EXERCISE DESCRIPTION: Can you convert the records below into a Markdown table with the columns "Row" and "Entry," one row number per line, skipping blank lines and leaving out the pictures?
START RECORDS FOR THIS TASK
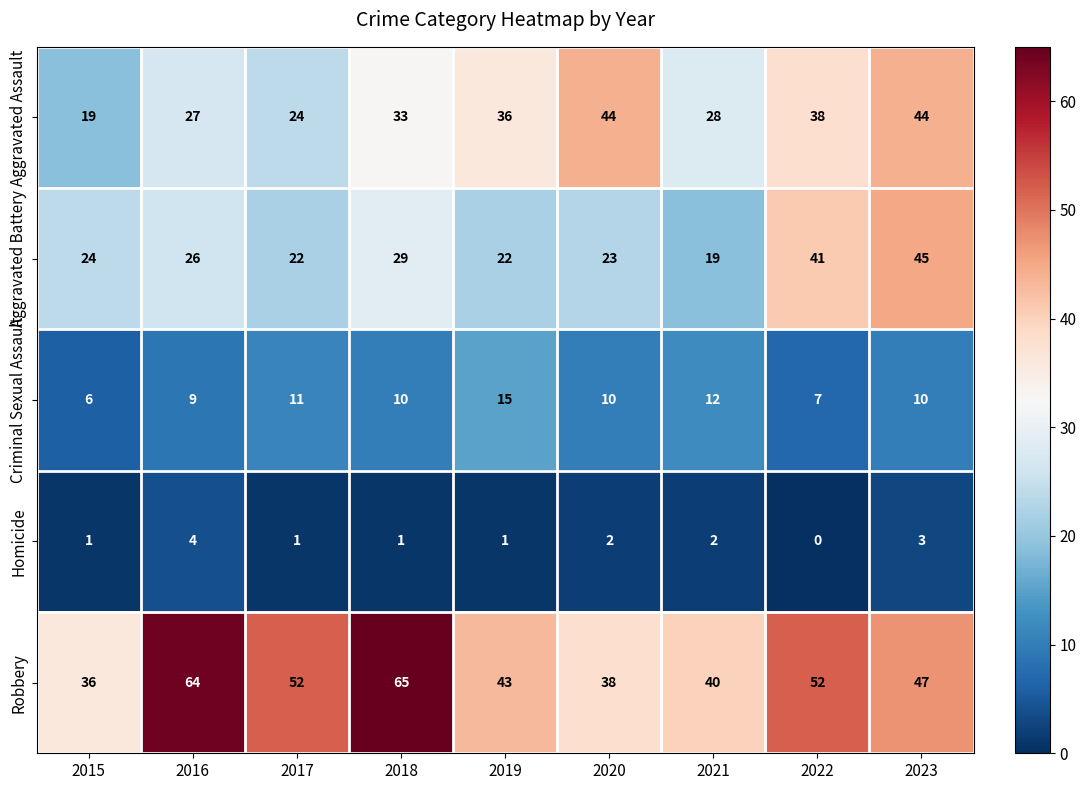

Rank the series by their maximum value, from highest to lowest.

Robbery, Aggravated Battery, Aggravated Assault, Criminal Sexual Assault, Homicide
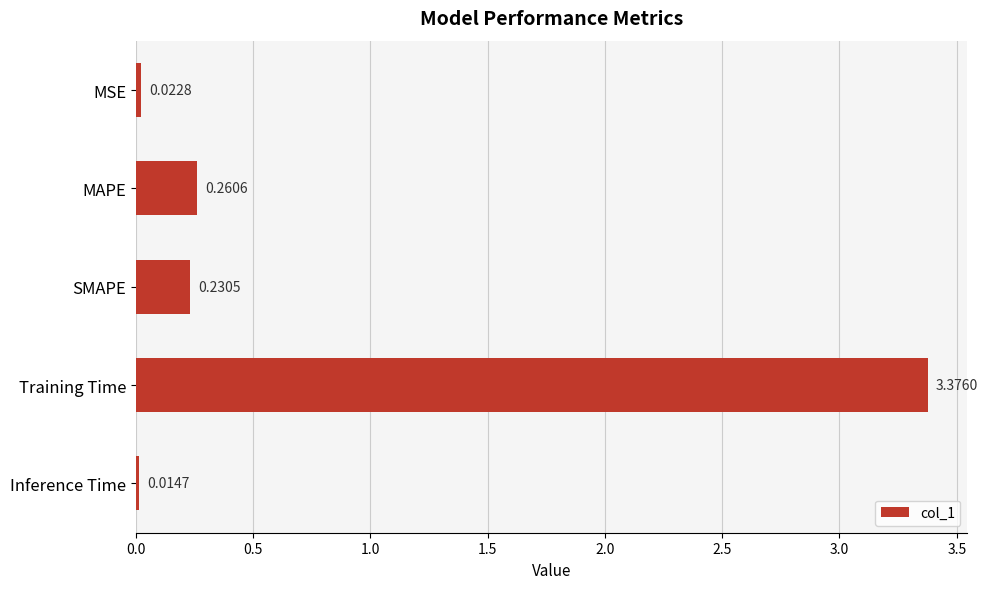

Are the bars horizontal?

Yes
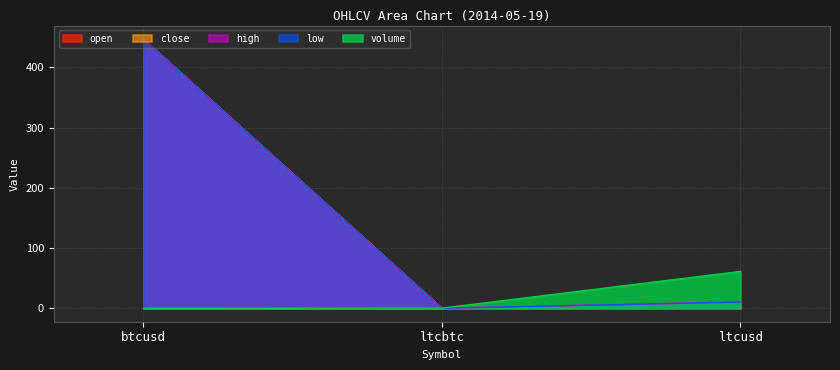

What is the sum of the close values at ltcbtc and btcusd?

447.0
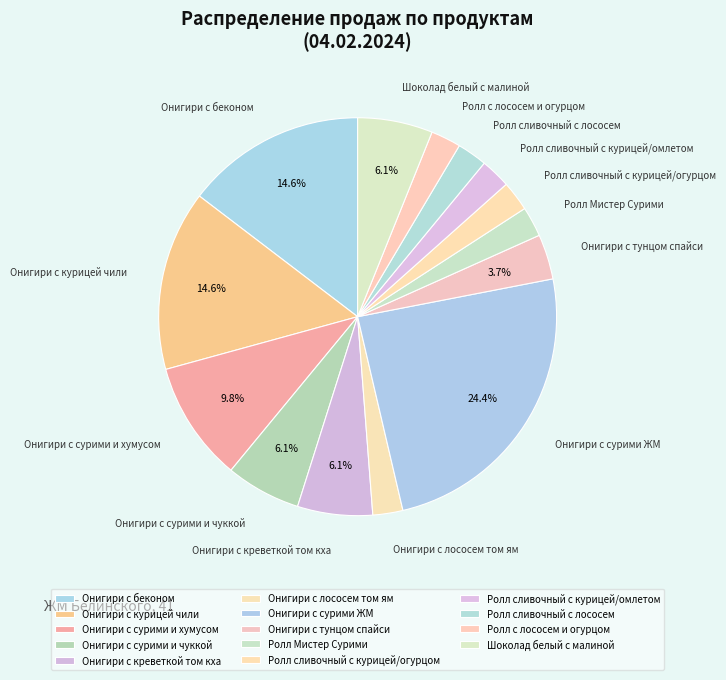

Between Онигири с беконом and Ролл сливочный с курицей/омлетом, which is larger?

Онигири с беконом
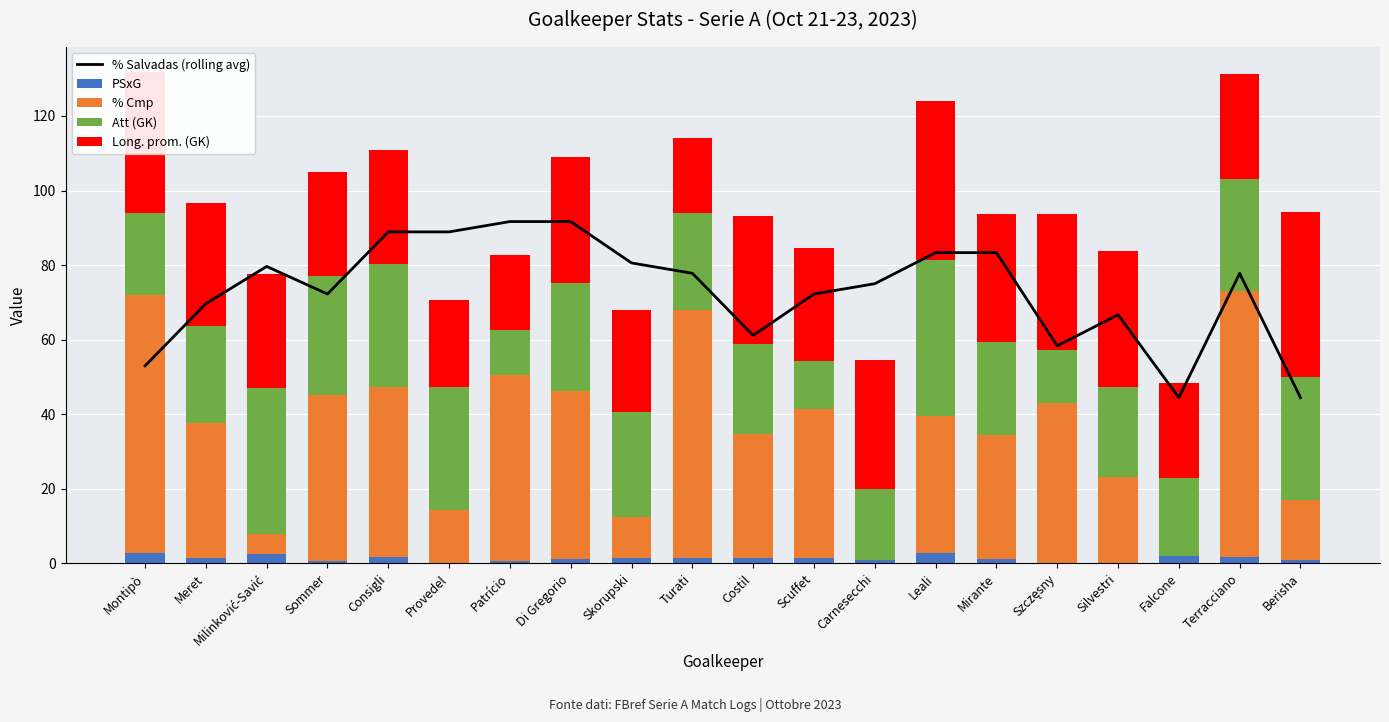

What are all the series names shown in the legend?

% Salvadas (rolling avg), PSxG, % Cmp, Att (GK), Long. prom. (GK)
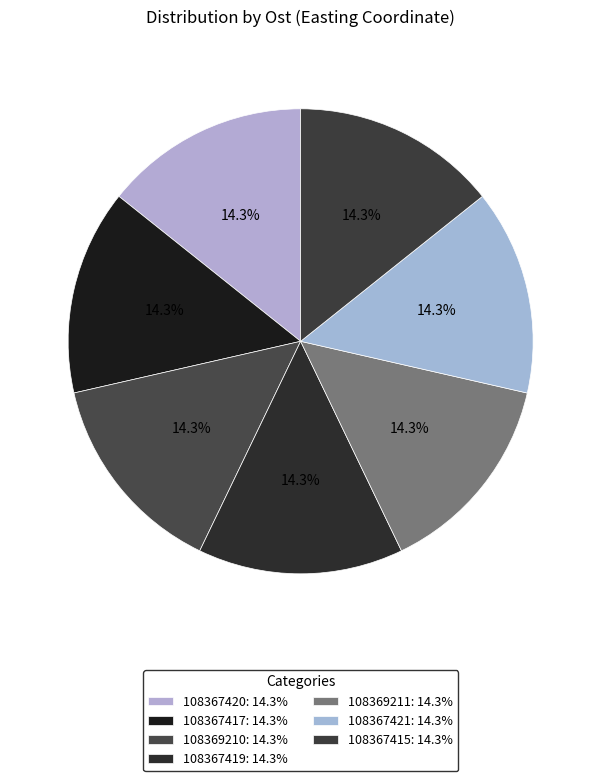

True or false: 108367419 accounts for 14% of the total.

True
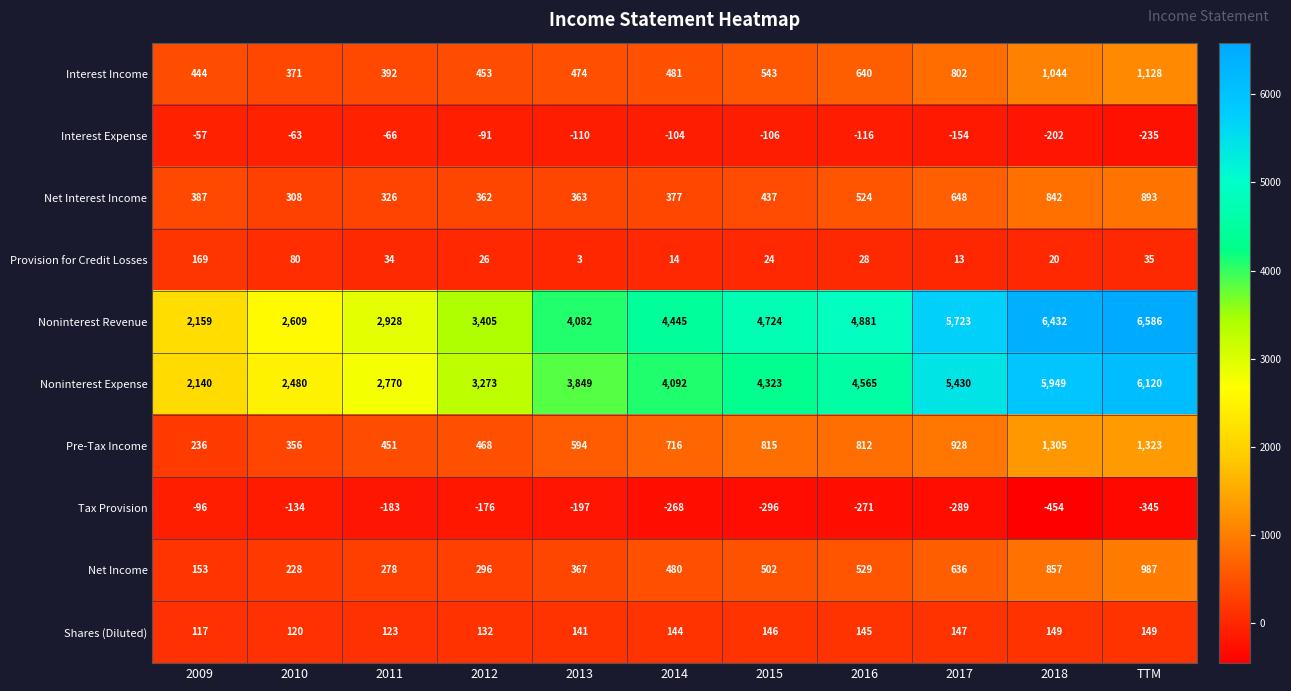

Which category has the highest value across all series?

TTM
END RECORDS FOR THIS TASK
THE COMPLETED TASK:
| Row | Entry |
|---|---|
| 1 | Rank the series by their maximum value, from highest to lowest. |
| 2 | Robbery, Aggravated Battery, Aggravated Assault, Criminal Sexual Assault, Homicide |
| 3 | Are the bars horizontal? |
| 4 | Yes |
| 5 | What is the sum of the close values at ltcbtc and btcusd? |
| 6 | 447.0 |
| 7 | Between Онигири с беконом and Ролл сливочный с курицей/омлетом, which is larger? |
| 8 | Онигири с беконом |
| 9 | What are all the series names shown in the legend? |
| 10 | % Salvadas (rolling avg), PSxG, % Cmp, Att (GK), Long. prom. (GK) |
| 11 | True or false: 108367419 accounts for 14% of the total. |
| 12 | True |
| 13 | Which category has the highest value across all series? |
| 14 | TTM |